Opposition to Tax Increase

The proposed capital gains tax increase has stirred controversy among business groups, with the Canadian Federation for Independent Business and the Canadian Chamber of Commerce expressing concerns in a May 9 letter that the change would “make Canada a less competitive and less innovative nation.”

The Canadian Medical Association has described the tax changes as “detrimental” to doctors, as it would result in a “retroactive increase in tax on the retirement savings of mid to late-career doctors” and discourage new graduates from pursuing community-based practice.

Emphasizing the government’s commitment to Canada’s healthcare, Freeland highlighted over $200 billion in investments made, along with a 50% increase in student loan forgiveness for rural doctors and nurses, and the introduction of dental and pharmacare plans.

The expected revenue from the capital gains tax hike, approximately $12 billion, would provide “significant revenue” for provinces and territories, according to Freeland.

“I would suggest that provinces and territories use some of that revenue to increase the salaries of doctors if Canadians believe our doctors should be better paid,” she stated.

Some Conservative MPs have accused the Liberals of delaying the start date for the tax hike until June 25 to create a pre-election increase in tax revenue.
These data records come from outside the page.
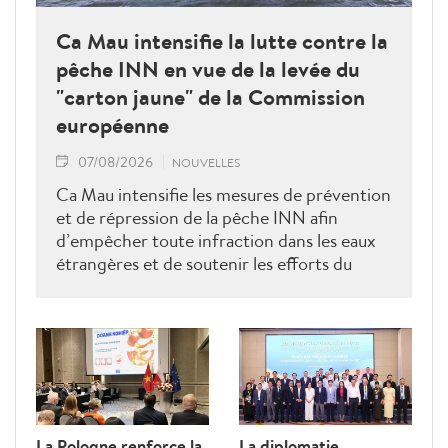
Ca Mau intensifie la lutte contre la
pêche INN en vue de la levée du
"carton jaune" de la Commission
européenne
07/08/2026
NOUVELLES
Ca Mau intensifie les mesures de prévention
et de répression de la pêche INN afin
d’empêcher toute infraction dans les eaux
étrangères et de soutenir les efforts du
Vietnam pour obtenir la levée du "carton
jaune" de la Commission européenne.
La Pologne renforce la
La diplomatie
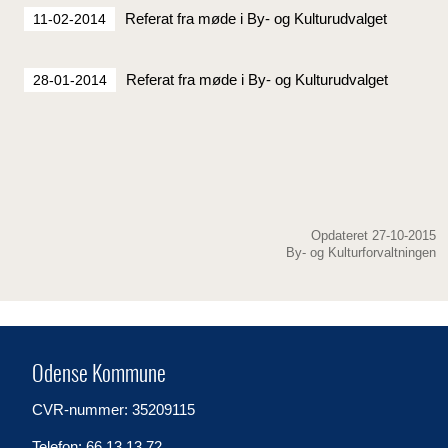
Referat fra møde i By- og Kulturudvalget
11-02-2014
Referat fra møde i By- og Kulturudvalget
28-01-2014
Opdateret 27-10-2015
By- og Kulturforvaltningen
Odense Kommune
CVR-nummer: 35209115
Telefon: 66 13 13 72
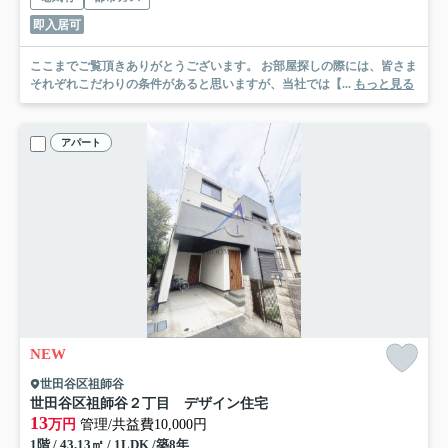
即入居可
ここまでご覧頂きありがとうございます。 お部屋探しの際には、皆さま
それぞれこだわりの条件があると思いますが、当社では【...
もっと見る
アパート
NEW
世田谷区祖師谷
世田谷区祖師谷２丁目 デザイン住宅
13
万円
管理/共益費10,000円
1階 / 43.13㎡ / 1LDK /築8年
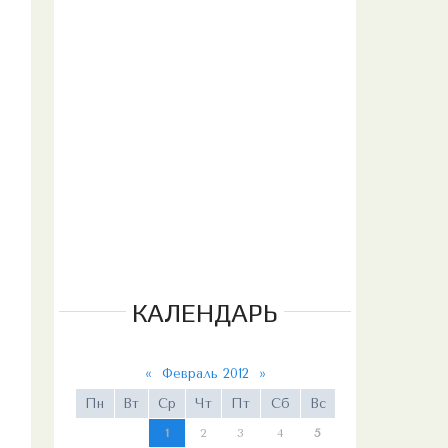
КАЛЕНДАРЬ
«
Февраль 2012
»
Пн
Вт
Ср
Чт
Пт
Сб
Вс
1
2
3
4
5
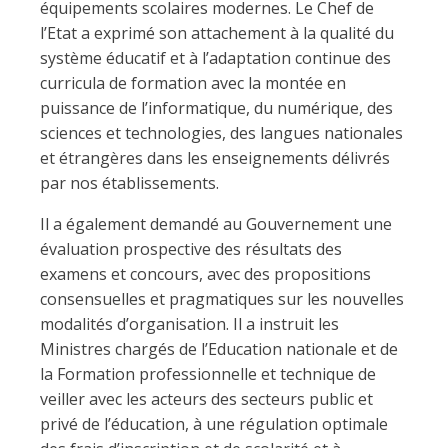
équipements scolaires modernes. Le Chef de
l’Etat a exprimé son attachement à la qualité du
système éducatif et à l’adaptation continue des
curricula de formation avec la montée en
puissance de l’informatique, du numérique, des
sciences et technologies, des langues nationales
et étrangères dans les enseignements délivrés
par nos établissements.
Il a également demandé au Gouvernement une
évaluation prospective des résultats des
examens et concours, avec des propositions
consensuelles et pragmatiques sur les nouvelles
modalités d’organisation. Il a instruit les
Ministres chargés de l’Education nationale et de
la Formation professionnelle et technique de
veiller avec les acteurs des secteurs public et
privé de l’éducation, à une régulation optimale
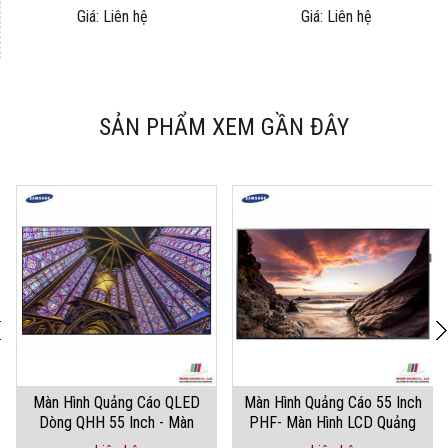
Giá: Liên hệ
Giá: Liên hệ
SẢN PHẨM XEM GẦN ĐÂY
Màn Hình Quảng Cáo QLED
Màn Hình Quảng Cáo 55 Inch
Dòng QHH 55 Inch - Màn
PHF- Màn Hình LCD Quảng
Hình Quảng Cáo
Cáo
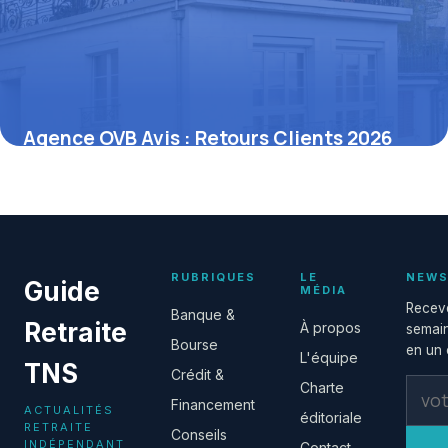
Agence OVB Avis : Retours Clients 2026
2 juin 2026
RUBRIQUES
LE
NEWS
Guide
MÉDIA
Receve
Banque &
Retraite
À propos
semain
Bourse
en un c
L'équipe
TNS
Crédit &
Charte
Financement
ACTUALITÉS
éditoriale
RETRAITE
Conseils
INDÉPENDANT
Contact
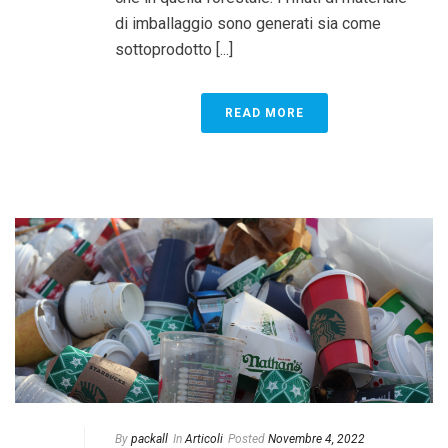
di imballaggio sono generati sia come
sottoprodotto [...]
READ MORE
By
packall
In
Articoli
Posted
Novembre 4, 2022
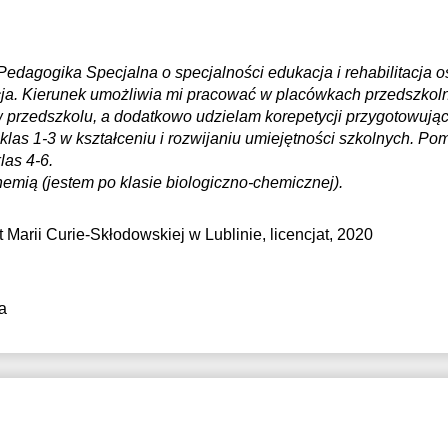
Pedagogika Specjalna o specjalności edukacja i rehabilitacja 
cja. Kierunek umożliwia mi pracować w placówkach przedszkol
w przedszkolu, a dodatkowo udzielam korepetycji przygotowują
klas 1-3 w kształceniu i rozwijaniu umiejętności szkolnych. 
as 4-6.
emią (jestem po klasie biologiczno-chemicznej).
 Marii Curie-Skłodowskiej w Lublinie
, licencjat, 2020
a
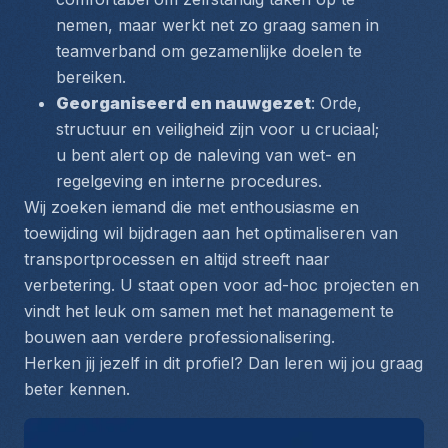
nemen, maar werkt net zo graag samen in 
teamverband om gezamenlijke doelen te 
bereiken.
Georganiseerd en nauwgezet
: Orde, 
structuur en veiligheid zijn voor u cruciaal; 
u bent alert op de naleving van wet- en 
regelgeving en interne procedures.
Wij zoeken iemand die met enthousiasme en 
toewijding wil bijdragen aan het optimaliseren van 
transportprocessen en altijd streeft naar 
verbetering. U staat open voor ad-hoc projecten en 
vindt het leuk om samen met het management te 
bouwen aan verdere professionalisering.
Herken jij jezelf in dit profiel? Dan leren wij jou graag 
beter kennen.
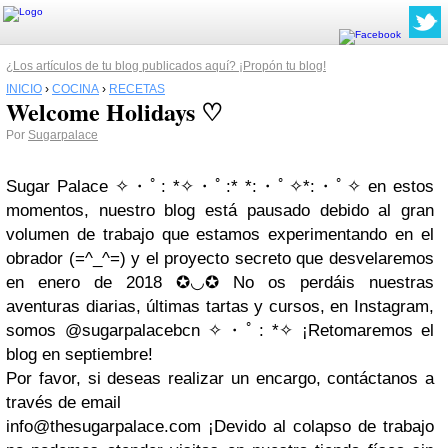
¿Los artículos de tu blog publicados aquí? ¡Propón tu blog!
INICIO
›
COCINA
›
RECETAS
Welcome Holidays ♡
Por
Sugarpalace
Sugar Palace ✧・ﾟ: *✧・ﾟ:* *:・ﾟ✧*:・ﾟ✧ en estos
momentos, nuestro blog está pausado debido al gran
volumen de trabajo que estamos experimentando en el
obrador (=^_^=) y el proyecto secreto que desvelaremos
en enero de 2018 ✪◡✪ No os perdáis nuestras
aventuras diarias, últimas tartas y cursos, en Instagram,
somos @sugarpalacebcn ✧・ﾟ: *✧ ¡Retomaremos el
blog en septiembre!
Por favor, si deseas realizar un encargo, contáctanos a
través de email
info@thesugarpalace.com
¡Devido al colapso de trabajo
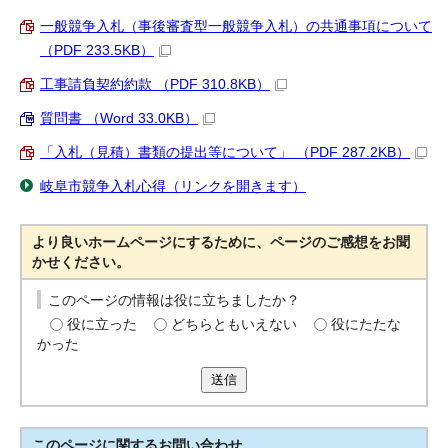
一般競争入札（事後審査型一般競争入札）の共通事項について
（PDF 233.5KB）
工事請負契約約款 （PDF 310.8KB）
質問書 （Word 33.0KB）
「入札（見積）書類の提出等について」 （PDF 287.2KB）
岐阜市競争入札心得（リンクを開きます）
より良いホームページにするために、ページのご感想をお聞
かせください。
このページの情報は役に立ちましたか？
役に立った
どちらともいえない
役にたたな
かった
送信
このページに関する
お問い合わせ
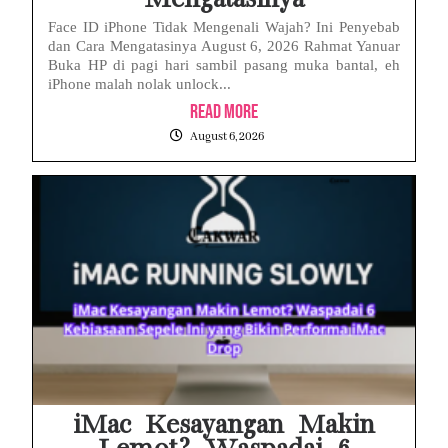
Face ID iPhone Tidak Mengenali Wajah? Ini Penyebab
dan Cara Mengatasinya August 6, 2026 Rahmat Yanuar
Buka HP di pagi hari sambil pasang muka bantal, eh
iPhone malah nolak unlock...
Read More
August 6, 2026
iMac Kesayangan Makin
They argue that Canadians may hurry to sell investments, properties, or businesses before the deadline.

Conservative MP Philip Lawrence voiced concerns at a House of Commons finance committee hearing on May 7 that the Liberals would require an extra $7 billion in revenue to fund their latest budget, resulting in them “creating a forced sale situation by announcing the legislation takes effect on June 25.”

Conservative Leader Pierre Poilievre has yet to disclose his stance on the new legislation. A spokesperson stated in an article published in The Epoch Times last month that it’s “impossible” to determine Poilievre’s position without the actual legislation.

Freeland has previously urged Poilievre to clarify his position on the tax change and mentioned on June 10 that Canadians should closely monitor all MPs’ votes on the matter.